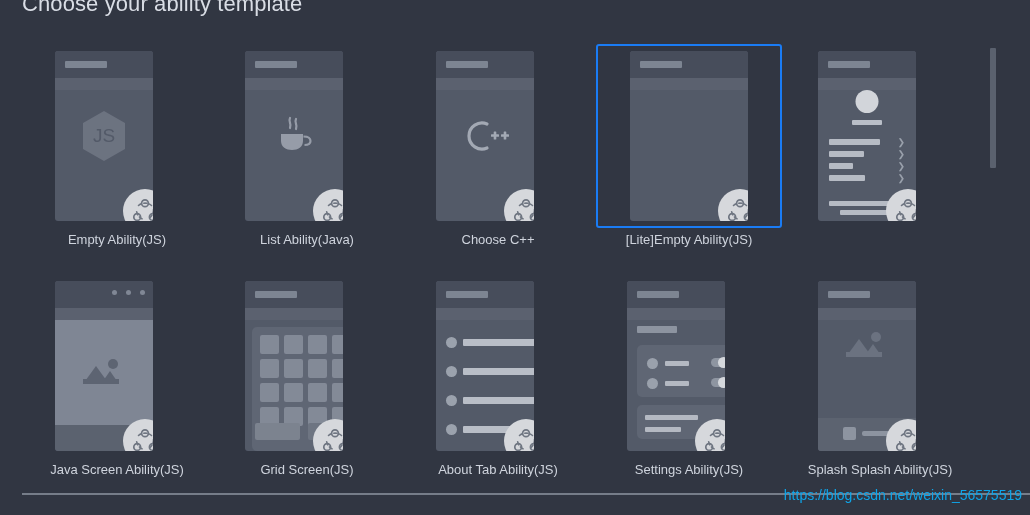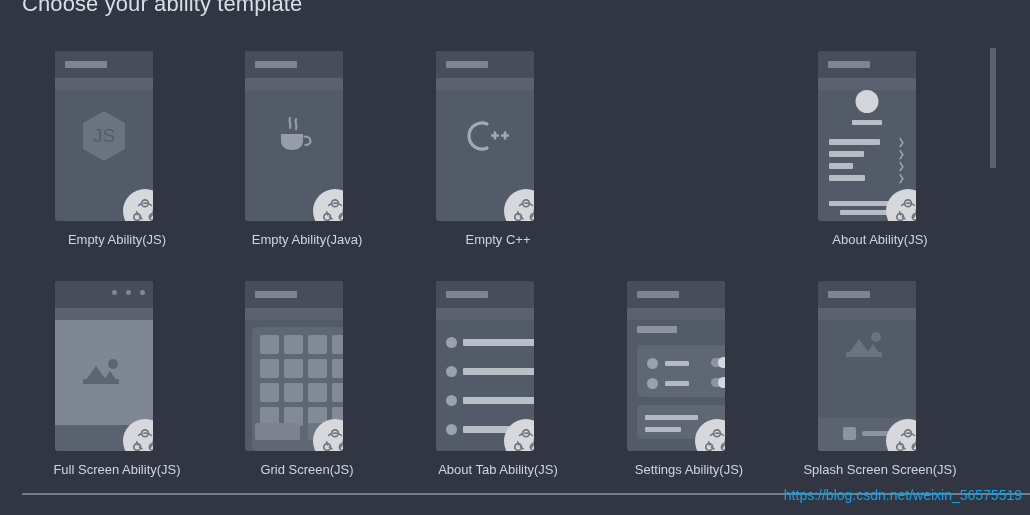"Empty Ability(Java)" div.label { text: Empty -> List }
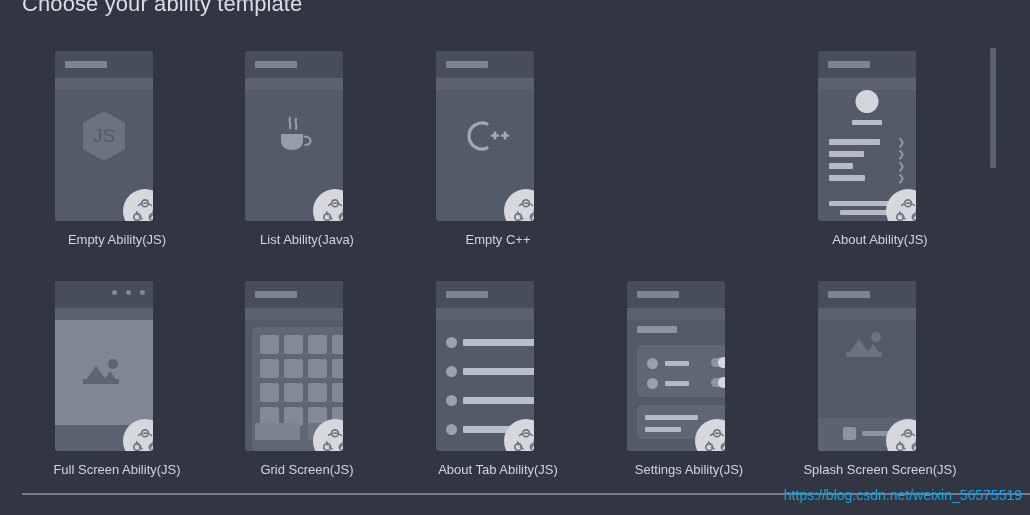"Empty C++" div.label { text: Empty -> Choose }
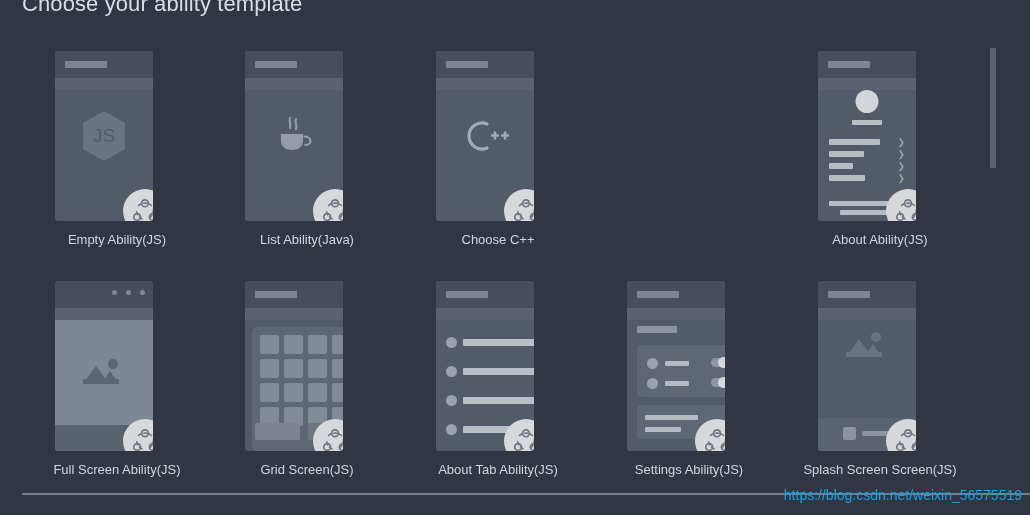"[Lite]Empty Ability(JS)" div.cell { html: none -> <div> <div></div> <div> <div> <div></div> </div> <div></div> <div> <svg> <g> <path></path> <path></path> <path></path> </g> <g> <circle></circle> <circle></circle> <circle></circle> </g> </svg> </div> </div> <div>[Lite]Empty Ability(JS)</div> </div> }
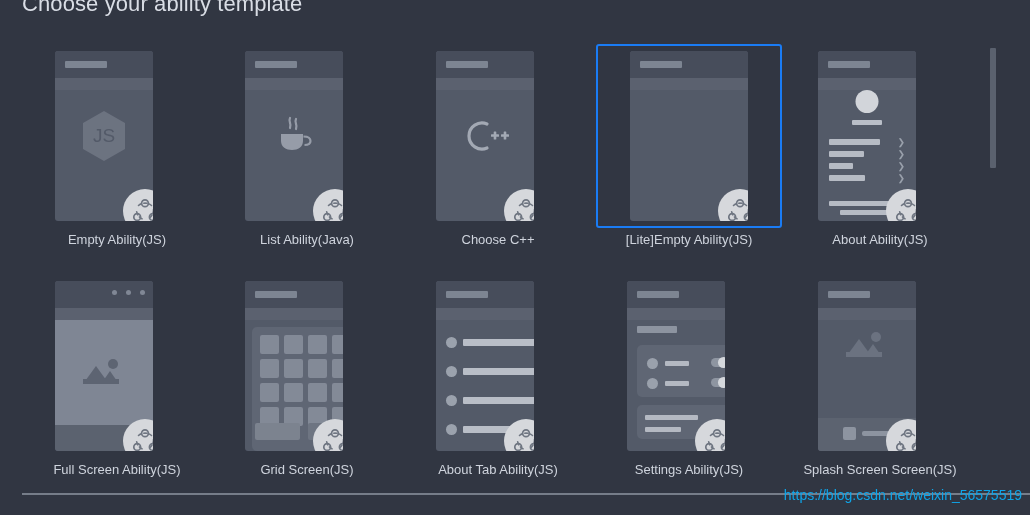"About Ability(JS)" div.label { html: <div>About Ability(JS)</div> -> none }
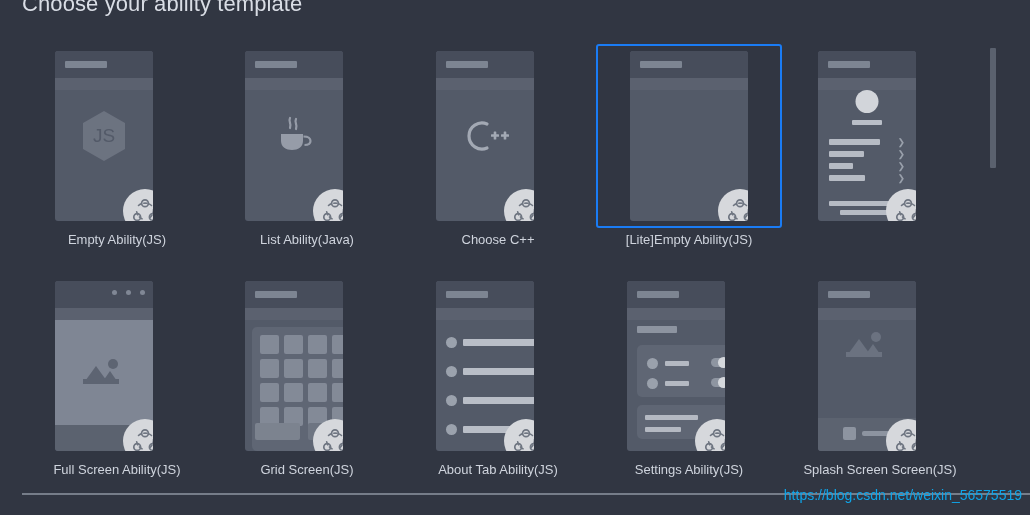"Full Screen Ability(JS)" div.label { text: Full -> Java }
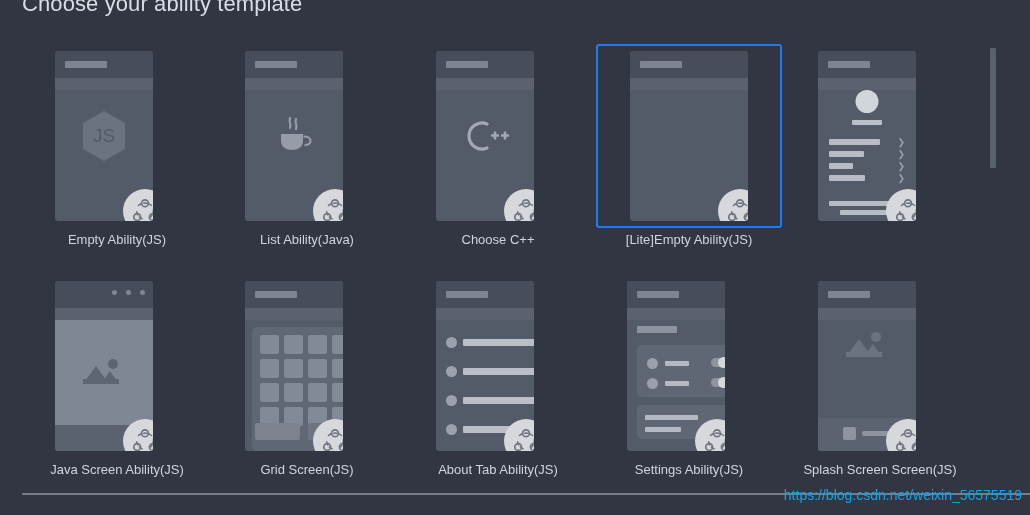"Splash Screen Screen(JS)" div.label { text: Screen Screen -> Splash Ability }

***

## What you are asked to do
Exactly reproduce the entries above, minus the pictures.

## Answer space
"Empty Ability(Java)" div.label { text: Empty -> List }
"Empty C++" div.label { text: Empty -> Choose }
"[Lite]Empty Ability(JS)" div.cell { html: none -> <div> <div></div> <div> <div> <div></div> </div> <div></div> <div> <svg> <g> <path></path> <path></path> <path></path> </g> <g> <circle></circle> <circle></circle> <circle></circle> </g> </svg> </div> </div> <div>[Lite]Empty Ability(JS)</div> </div> }
"About Ability(JS)" div.label { html: <div>About Ability(JS)</div> -> none }
"Full Screen Ability(JS)" div.label { text: Full -> Java }
"Splash Screen Screen(JS)" div.label { text: Screen Screen -> Splash Ability }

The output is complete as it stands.